====== EXTRACT PROVIDED

It came to my attention during my blogging break, courtesy of Emily Heroy – Founder of  the Gender Across Borders blog and fellow Equality 101 writer – and Liza DonnellyCartoonist Extraordinaire – (If you’re not at least following these ladies on Twitter or reading their work, you should be.  Now!) that maybe saying “I am a feminist” is maybe not the exact correct thing to be saying.  It’s no secret that feminists throughout history have worked extremely hard towards equal rights for women.  But it’s also no secret that they haven’t historically worked very hard towards equal rights for all women.  bell hooks noted this (I can’t remember the exact essay in which she noted this, so forgive my lack of citation.  If anyone knows, feel free to drop a comment.), especially in the way feminism tended to be for the white, upper-middle class women, not for poor women or women of color.

Today, we see people claiming to be feminists and actively working against women – see anything written about Sarah Palin in the past month.  We see women actively excluding other human beings from the fight for equal rights (Emily didn’t exclude other people in this post, but I refuse to link to the post that did).  We see women telling other women how to be feminists.  Apparently, my feminist card was taken away from me when I chose to get married and have a big wedding.  It’s going to be torn up into little pieces when I write later about the crisis we’re seeing with boys and education and how we need to work to catch them up.  Or when I blog about how my future husband and I are going to share money.

============

**ASSIGNED TASK**. For the feminism blog post above, mark each statement yes or no and quote the words that decide it: (a) Feminists have historically worked very hard toward equal rights for all women. (b) The writer declines to link to a post that excluded other people. (c) The writer can name the bell hooks essay in question.

====== RECORD EXTRACTS

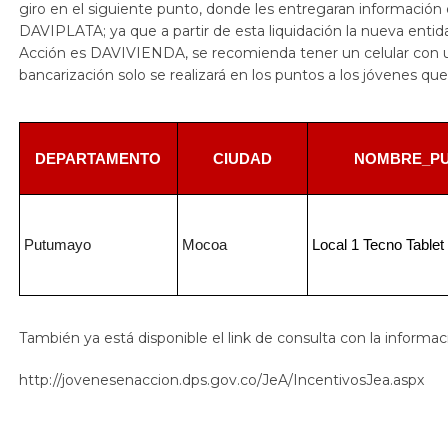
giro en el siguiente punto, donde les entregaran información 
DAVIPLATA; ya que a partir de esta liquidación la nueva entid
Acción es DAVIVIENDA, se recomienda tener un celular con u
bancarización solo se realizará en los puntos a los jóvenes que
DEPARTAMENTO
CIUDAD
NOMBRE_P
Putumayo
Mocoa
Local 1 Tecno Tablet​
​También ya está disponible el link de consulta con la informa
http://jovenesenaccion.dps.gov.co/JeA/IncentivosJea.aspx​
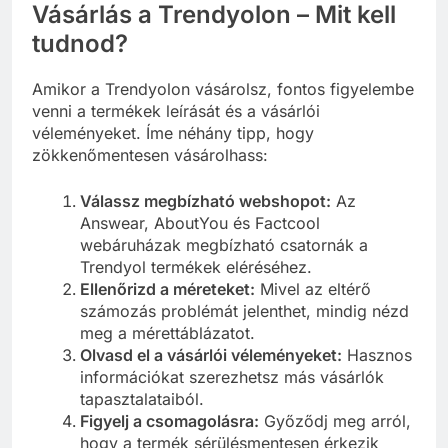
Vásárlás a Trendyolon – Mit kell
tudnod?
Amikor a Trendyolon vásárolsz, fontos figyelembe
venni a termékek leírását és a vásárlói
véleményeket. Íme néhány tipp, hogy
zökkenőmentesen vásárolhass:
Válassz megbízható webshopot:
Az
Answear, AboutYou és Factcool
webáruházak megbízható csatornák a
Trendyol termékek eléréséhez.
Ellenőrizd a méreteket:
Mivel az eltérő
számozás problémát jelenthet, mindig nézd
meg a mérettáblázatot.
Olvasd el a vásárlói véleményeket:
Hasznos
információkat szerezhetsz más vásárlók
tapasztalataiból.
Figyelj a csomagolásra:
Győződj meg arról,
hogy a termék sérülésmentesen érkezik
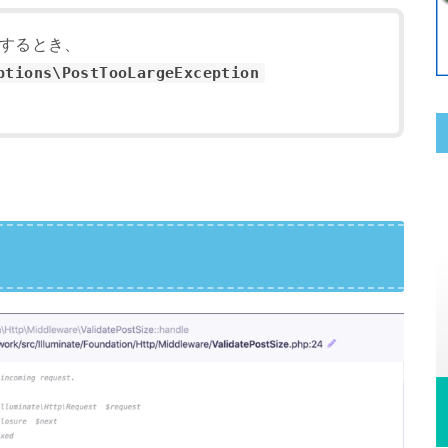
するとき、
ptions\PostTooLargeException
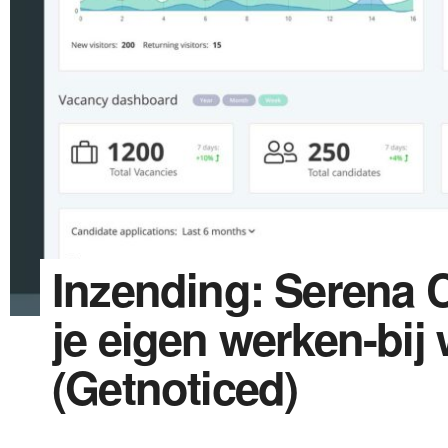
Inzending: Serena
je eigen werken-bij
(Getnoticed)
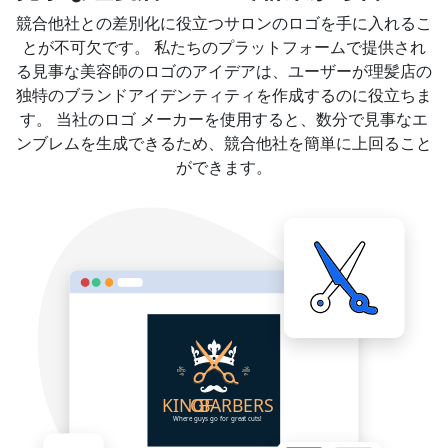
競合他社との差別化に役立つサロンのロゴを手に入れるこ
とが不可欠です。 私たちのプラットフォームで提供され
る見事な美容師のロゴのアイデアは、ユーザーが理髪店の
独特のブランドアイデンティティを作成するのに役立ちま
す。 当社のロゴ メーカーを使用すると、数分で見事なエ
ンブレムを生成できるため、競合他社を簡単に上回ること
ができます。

============
====== RECORD EXTRACTS

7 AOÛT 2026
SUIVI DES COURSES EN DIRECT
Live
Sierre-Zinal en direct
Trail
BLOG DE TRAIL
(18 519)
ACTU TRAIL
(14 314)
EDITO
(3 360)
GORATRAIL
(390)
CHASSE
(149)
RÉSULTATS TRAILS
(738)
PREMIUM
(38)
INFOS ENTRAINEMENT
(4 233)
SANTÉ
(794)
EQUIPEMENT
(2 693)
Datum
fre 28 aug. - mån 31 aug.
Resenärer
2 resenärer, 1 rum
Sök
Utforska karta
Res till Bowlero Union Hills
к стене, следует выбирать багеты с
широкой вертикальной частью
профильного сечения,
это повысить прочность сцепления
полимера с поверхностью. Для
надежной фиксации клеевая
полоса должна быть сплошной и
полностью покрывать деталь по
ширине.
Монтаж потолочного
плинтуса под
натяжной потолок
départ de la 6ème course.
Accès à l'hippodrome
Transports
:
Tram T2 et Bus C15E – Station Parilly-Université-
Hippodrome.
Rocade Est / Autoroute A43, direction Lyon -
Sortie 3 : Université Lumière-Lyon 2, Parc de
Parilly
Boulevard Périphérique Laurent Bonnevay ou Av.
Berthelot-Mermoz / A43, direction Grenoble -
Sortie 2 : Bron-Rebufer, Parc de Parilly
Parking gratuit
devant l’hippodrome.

============
====== RECORD EXTRACTS

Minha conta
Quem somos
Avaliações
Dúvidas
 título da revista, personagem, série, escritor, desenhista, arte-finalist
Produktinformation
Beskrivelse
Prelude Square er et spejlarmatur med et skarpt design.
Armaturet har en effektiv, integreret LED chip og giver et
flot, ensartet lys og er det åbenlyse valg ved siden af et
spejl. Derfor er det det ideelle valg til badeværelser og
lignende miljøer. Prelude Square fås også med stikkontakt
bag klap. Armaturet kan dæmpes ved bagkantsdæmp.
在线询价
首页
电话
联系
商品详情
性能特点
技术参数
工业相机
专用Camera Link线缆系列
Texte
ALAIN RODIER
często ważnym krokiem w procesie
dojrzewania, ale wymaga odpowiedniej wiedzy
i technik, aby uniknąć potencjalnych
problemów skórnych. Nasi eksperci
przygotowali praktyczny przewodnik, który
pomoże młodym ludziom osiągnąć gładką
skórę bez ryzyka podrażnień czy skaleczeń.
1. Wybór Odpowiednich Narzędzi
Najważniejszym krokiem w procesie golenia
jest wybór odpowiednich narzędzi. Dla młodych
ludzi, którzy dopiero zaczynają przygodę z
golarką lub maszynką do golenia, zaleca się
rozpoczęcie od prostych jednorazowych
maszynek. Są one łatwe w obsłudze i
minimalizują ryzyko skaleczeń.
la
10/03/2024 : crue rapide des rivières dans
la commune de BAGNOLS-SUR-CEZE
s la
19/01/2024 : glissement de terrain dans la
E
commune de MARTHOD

============

**EXERCISE SOLUTION**.
(a) No: "But it’s also no secret that they haven’t historically worked very hard towards equal rights for all women."
(b) Yes: "but I refuse to link to the post that did"
(c) No: "I can’t remember the exact essay in which she noted this"